> _Selected extract_
Start of Block

ADELAIDE, Australia, Aug. 3, 2020 — Researchers from the University of Adelaide and the University of Stuttgart have developed an ultrathin endoscope small enough to scan images from inside the blood vessels of mice. In humans, the scope will help scientists better understand causes of heart attack and disease progression and, subsequently, methods for treatment and prevention.
Ultrathin 3D-printed endoscope imaging an artery. Courtesy of Simon Thiele and Jiawen Li.
Using 3D microprinting, researchers printed high-quality, complex camera lenses too small to see with the naked eye. To build the device, they then printed a lens on the end of an optical fiber no thicker than a human hair. Researchers who fabricated the lens — including Simon Thiele, group leader of optical design and simulation at the University of Stuttgart — said the imaging device is the smallest endoscope in existence.
With a protective casing, the device is less than 0.5 mm in length. Miniaturized endoscopes allow doctors to monitor, from inside the blood vessels, the development and formation of plaques that build up in vessel walls, helping them better understand a major contributor to heart disease.
Jiawen Li, Heart Foundation postdoctoral fellow at the University of Adelaide’s Institute for Photonics and Advanced Sensing, co-authored the study introducing the endoscope. Preclinical and clinical diagnostics, she said, increasingly rely on visualizing and imaging the structure of blood vessels, including from inside the structures themselves.
The research was published in Light: Science & Applications (www.doi.org/10.1038/s41377-020-00365-w).

End of Block

> _Directions_
a. In the article about the ultrathin endoscope, how long is the device with its protective casing?
b. From the article about the ultrathin endoscope, reproduce the passage that begins at the words "With a protective" and stops after the words "the structures themselves.".
c. Translate this sentence from the article about the ultrathin endoscope into Spanish: "To build the device, they then printed a lens on the end of an optical fiber no thicker than a human hair."

> _Supplied material_
Start of Block

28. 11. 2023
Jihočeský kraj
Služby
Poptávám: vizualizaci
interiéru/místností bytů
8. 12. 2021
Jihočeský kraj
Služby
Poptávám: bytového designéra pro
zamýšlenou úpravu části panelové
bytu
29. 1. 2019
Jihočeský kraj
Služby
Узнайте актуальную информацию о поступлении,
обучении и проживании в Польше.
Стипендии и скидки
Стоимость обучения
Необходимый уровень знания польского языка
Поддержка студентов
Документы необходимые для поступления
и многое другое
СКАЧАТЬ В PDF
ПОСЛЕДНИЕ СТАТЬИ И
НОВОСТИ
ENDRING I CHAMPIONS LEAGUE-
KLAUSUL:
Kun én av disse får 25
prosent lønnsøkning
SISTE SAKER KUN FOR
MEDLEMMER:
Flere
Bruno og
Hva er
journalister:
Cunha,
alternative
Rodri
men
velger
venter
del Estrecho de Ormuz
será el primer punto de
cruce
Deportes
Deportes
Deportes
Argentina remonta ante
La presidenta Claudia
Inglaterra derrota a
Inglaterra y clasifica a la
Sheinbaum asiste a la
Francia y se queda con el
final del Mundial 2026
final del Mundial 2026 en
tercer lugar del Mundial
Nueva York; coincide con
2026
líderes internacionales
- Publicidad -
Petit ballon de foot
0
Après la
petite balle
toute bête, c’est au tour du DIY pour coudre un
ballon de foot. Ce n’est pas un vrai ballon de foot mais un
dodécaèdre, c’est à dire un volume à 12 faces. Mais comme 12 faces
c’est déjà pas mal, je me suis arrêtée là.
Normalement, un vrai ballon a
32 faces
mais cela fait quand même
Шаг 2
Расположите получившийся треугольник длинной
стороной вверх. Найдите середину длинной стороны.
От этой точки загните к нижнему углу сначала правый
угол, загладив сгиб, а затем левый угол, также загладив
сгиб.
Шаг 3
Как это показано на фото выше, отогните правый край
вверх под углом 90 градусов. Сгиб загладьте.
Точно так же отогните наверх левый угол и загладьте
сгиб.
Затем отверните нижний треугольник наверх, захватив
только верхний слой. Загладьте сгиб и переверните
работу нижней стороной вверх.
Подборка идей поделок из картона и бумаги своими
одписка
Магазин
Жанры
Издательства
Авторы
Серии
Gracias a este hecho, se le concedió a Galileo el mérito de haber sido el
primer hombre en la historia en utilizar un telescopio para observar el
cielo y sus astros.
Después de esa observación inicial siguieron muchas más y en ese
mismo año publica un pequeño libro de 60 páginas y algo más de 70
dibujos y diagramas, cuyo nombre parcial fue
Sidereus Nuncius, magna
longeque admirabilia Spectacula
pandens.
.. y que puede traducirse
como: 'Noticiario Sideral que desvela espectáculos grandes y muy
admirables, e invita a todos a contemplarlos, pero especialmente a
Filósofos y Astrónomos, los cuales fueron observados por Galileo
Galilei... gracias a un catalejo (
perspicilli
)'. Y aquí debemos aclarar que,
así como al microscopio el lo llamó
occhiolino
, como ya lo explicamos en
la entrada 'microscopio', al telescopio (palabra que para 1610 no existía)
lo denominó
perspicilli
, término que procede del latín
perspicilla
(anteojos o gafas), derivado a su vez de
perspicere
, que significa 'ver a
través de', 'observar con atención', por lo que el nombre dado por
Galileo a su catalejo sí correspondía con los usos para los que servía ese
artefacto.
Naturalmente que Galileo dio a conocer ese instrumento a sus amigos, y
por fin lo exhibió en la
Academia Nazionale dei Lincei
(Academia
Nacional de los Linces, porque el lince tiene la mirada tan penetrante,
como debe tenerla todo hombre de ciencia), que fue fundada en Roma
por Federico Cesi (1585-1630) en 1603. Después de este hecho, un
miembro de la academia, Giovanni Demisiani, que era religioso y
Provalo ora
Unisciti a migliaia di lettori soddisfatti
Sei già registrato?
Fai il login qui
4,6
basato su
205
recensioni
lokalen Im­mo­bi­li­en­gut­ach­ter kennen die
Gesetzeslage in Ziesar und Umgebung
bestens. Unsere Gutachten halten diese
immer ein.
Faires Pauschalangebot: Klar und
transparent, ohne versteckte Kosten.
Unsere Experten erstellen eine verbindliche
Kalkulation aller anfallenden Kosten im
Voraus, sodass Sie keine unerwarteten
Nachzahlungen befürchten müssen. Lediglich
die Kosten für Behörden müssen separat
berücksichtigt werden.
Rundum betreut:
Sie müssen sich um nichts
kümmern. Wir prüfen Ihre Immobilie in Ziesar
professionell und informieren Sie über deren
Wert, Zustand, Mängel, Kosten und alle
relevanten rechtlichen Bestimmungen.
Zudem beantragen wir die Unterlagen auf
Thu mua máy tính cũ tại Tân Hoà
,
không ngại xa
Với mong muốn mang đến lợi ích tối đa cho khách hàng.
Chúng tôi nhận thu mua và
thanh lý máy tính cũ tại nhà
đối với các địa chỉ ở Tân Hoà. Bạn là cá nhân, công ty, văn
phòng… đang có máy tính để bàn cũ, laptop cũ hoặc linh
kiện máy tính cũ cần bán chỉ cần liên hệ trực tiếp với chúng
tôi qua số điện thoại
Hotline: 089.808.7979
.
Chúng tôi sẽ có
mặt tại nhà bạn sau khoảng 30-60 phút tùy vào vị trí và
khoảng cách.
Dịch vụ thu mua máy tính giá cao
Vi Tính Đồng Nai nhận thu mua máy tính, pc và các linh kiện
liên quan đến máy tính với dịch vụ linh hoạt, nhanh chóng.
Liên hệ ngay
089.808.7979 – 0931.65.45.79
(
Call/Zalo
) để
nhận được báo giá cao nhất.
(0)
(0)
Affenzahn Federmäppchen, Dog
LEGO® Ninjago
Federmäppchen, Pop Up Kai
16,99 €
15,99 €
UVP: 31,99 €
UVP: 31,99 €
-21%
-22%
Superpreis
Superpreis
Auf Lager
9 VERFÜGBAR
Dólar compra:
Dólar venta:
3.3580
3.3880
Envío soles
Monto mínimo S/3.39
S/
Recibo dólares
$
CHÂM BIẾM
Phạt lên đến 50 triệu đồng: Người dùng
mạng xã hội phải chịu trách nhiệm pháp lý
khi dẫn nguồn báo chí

End of Block

> _Task-by-task results_
a. Less than 0.5 mm.

b.
With a protective casing, the device is less than 0.5 mm in length. Miniaturized endoscopes allow doctors to monitor, from inside the blood vessels, the development and formation of plaques that build up in vessel walls, helping them better understand a major contributor to heart disease.
Jiawen Li, Heart Foundation postdoctoral fellow at the University of Adelaide’s Institute for Photonics and Advanced Sensing, co-authored the study introducing the endoscope. Preclinical and clinical diagnostics, she said, increasingly rely on visualizing and imaging the structure of blood vessels, including from inside the structures themselves.

c. Para construir el dispositivo, luego imprimieron una lente en el extremo de una fibra óptica no más gruesa que un cabello humano.